(Content revision data)
________________________________________
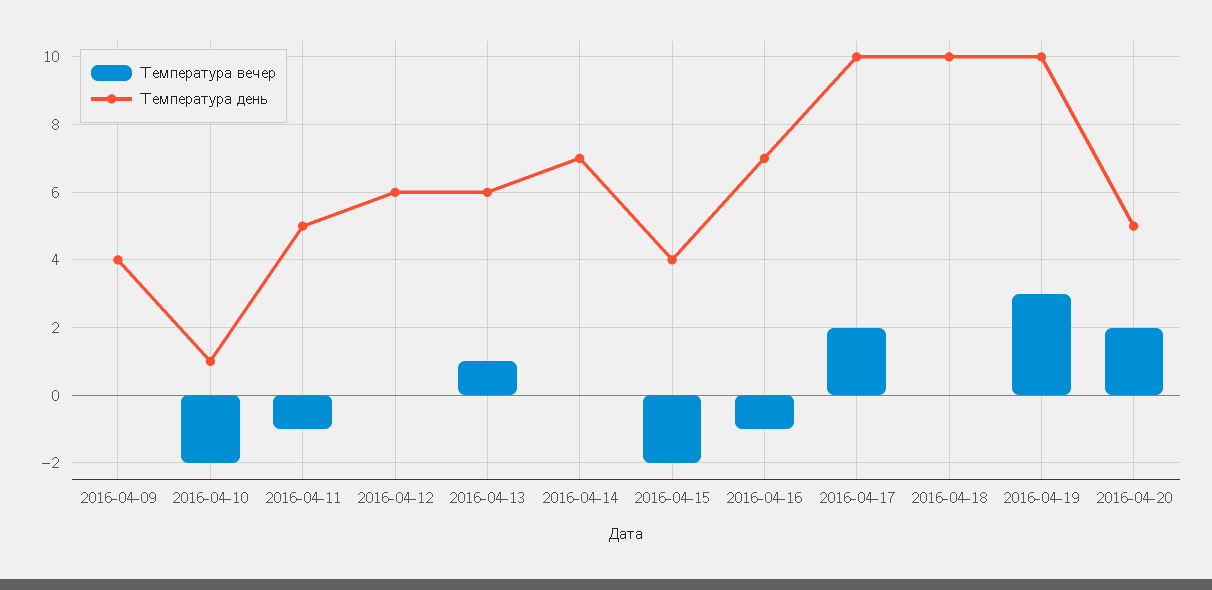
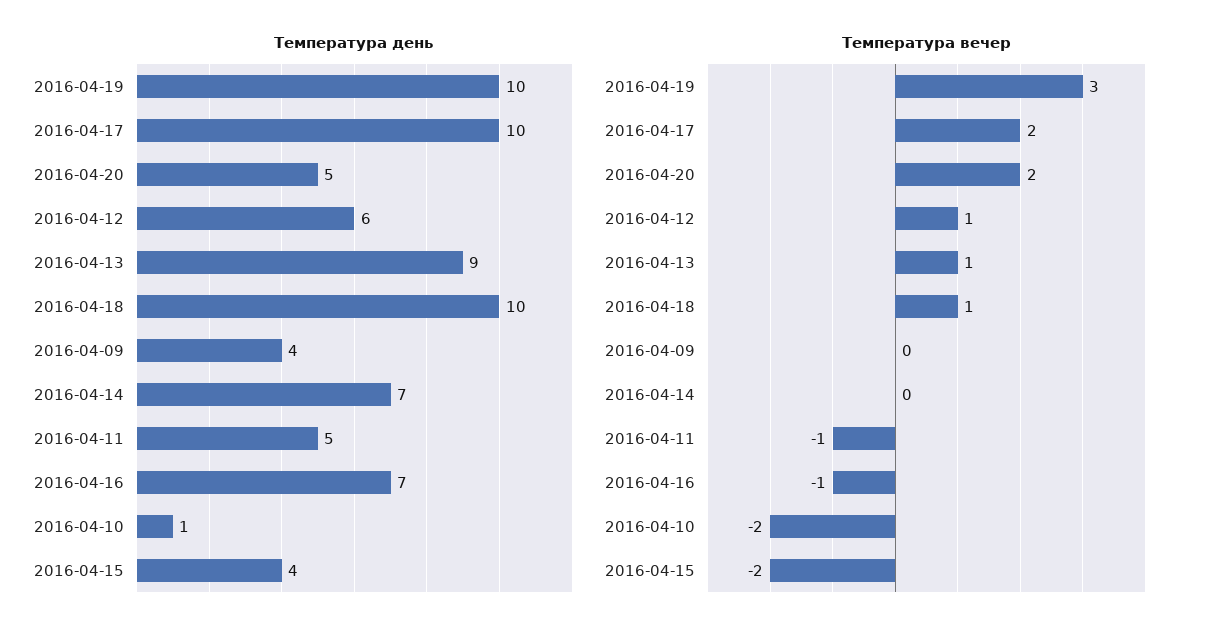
  {
    "Температура вечер": {
      "2016-04-09": 0,
      "2016-04-10": -2,
      "2016-04-11": -1,
-     "2016-04-12": 0,
+     "2016-04-12": 1,
      "2016-04-13": 1,
      "2016-04-14": 0,
      "2016-04-15": -2,
      "2016-04-16": -1,
      "2016-04-17": 2,
-     "2016-04-18": 0,
+     "2016-04-18": 1,
      "2016-04-19": 3,
      "2016-04-20": 2
    },
    "Температура день": {
      "2016-04-09": 4,
      "2016-04-10": 1,
      "2016-04-11": 5,
      "2016-04-12": 6,
-     "2016-04-13": 6,
+     "2016-04-13": 9,
      "2016-04-14": 7,
      "2016-04-15": 4,
      "2016-04-16": 7,
      "2016-04-17": 10,
      "2016-04-18": 10,
      "2016-04-19": 10,
      "2016-04-20": 5
    }
  }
________________________________________
Count the lines in the data that contain the string "Температура", and give nothing but that number.

2